I have been a licensed clinical social worker for many years. I learned long ago to hear incredibly ugly and painful things with little expression on my face. I know how to pre-select responses for therapeutic and social situations so I am not so pressed in those situations. I seldom truthfully answer “How are you doing?” because most people don’t want the real answer. I think that most of you mean well. I do sound good most of the time because I choose to be in the world and interacting with others when I’m most functional. I have planned my day or potentially even my week around being functional for this situation that we are in together right now so I could sound good to you. It’s all the other hours of the day that I’m struggling.

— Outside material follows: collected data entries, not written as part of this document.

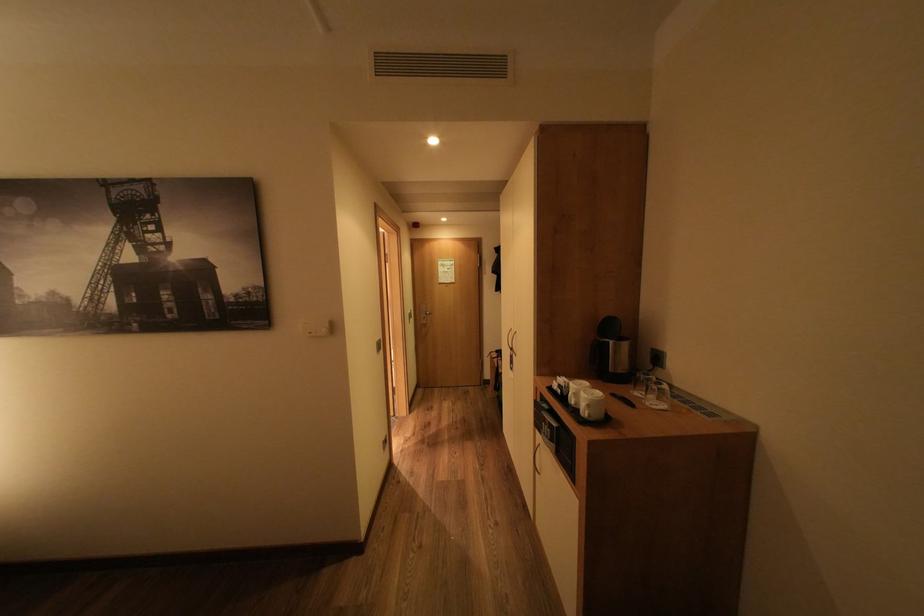
You are a GUI agent. You are given a task and a screenshot of the screen. Output one action in this format:
    pyautogui.click(x=<x>, y=<y>)
    Task: Click on the black kettle handle
    
    Given the screenshot: What is the action you would take?
    pyautogui.click(x=623, y=399)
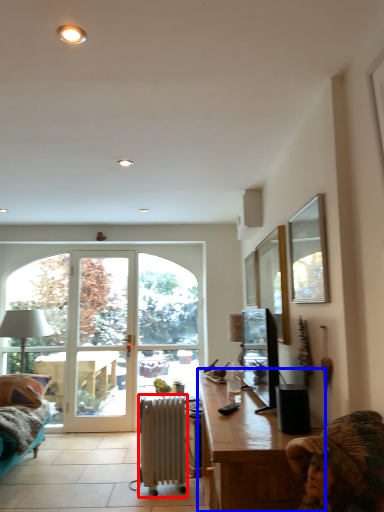
Question: Which object is further to the camera taking this photo, radiator (highlighted by a red box) or desk (highlighted by a blue box)?

Choices:
 (A) radiator
 (B) desk

Answer: (A)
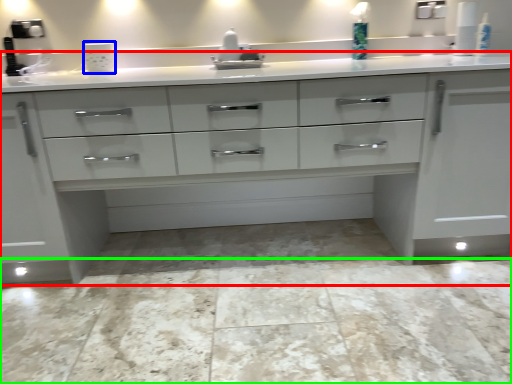
Question: Considering the real-world distances, which object is farthest from chest of drawers (highlighted by a red box)? appliance (highlighted by a blue box) or granite (highlighted by a green box)?

Choices:
 (A) appliance
 (B) granite

Answer: (A)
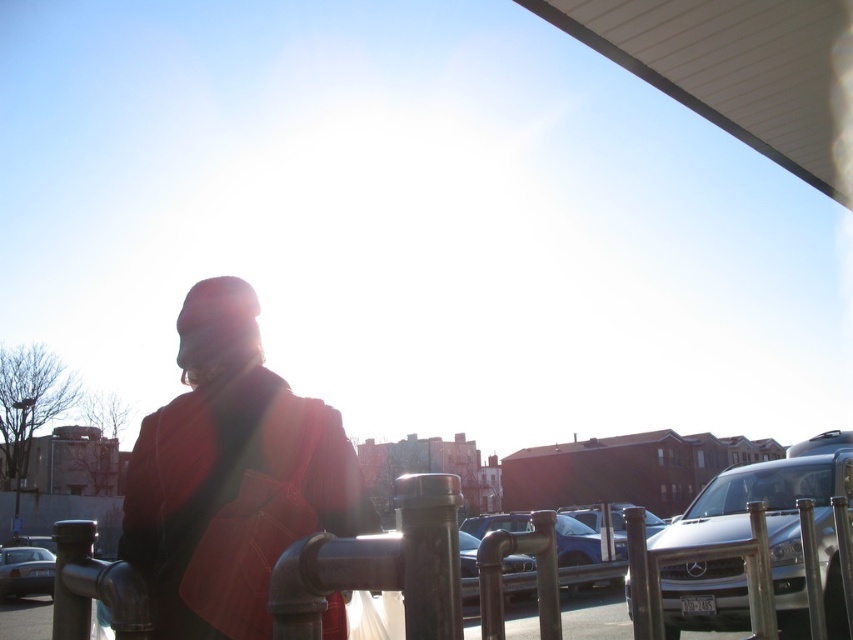
In the scene shown: Between silver metallic suv at lower right and silver metallic car at lower left, which one is positioned lower?

silver metallic car at lower left is lower down.

Measure the distance between silver metallic suv at lower right and camera.

silver metallic suv at lower right is 3.37 meters from camera.

Locate an element on the screen. The image size is (853, 640). silver metallic suv at lower right is located at coordinates (780, 522).

Locate an element on the screen. The image size is (853, 640). silver metallic suv at lower right is located at coordinates (780, 522).

What are the coordinates of `matte red coat at center` in the screenshot? It's located at click(231, 476).

From the picture: Is matte red coat at center above silver metallic suv at lower right?

A: Indeed, matte red coat at center is positioned over silver metallic suv at lower right.

Which is in front, point (242, 392) or point (827, 561)?

Point (242, 392) is in front.

Locate an element on the screen. matte red coat at center is located at coordinates (231, 476).

Where is `matte red coat at center`? This screenshot has height=640, width=853. matte red coat at center is located at coordinates (231, 476).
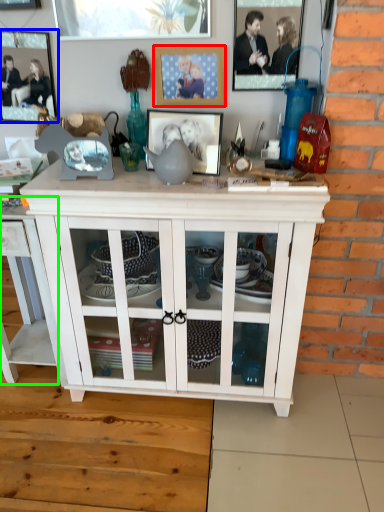
Question: Which object is the closest to the picture frame (highlighted by a red box)? Choose among these: picture frame (highlighted by a blue box) or table (highlighted by a green box).

Choices:
 (A) picture frame
 (B) table

Answer: (A)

So thanks. Yes. I know I sound fine to you. I sound fine to me too. But I am not fine.
Thank you, Cathleen, for helping us understand. Well done, friend!
I understand you’re not, as you put it, fine but to me you are among the finest, exactly as you are.
Thanks for sharing “how it feels.”
As my brain is developing less functionality due to several strokes that I had over12 years ago, I can relate to much of your experience.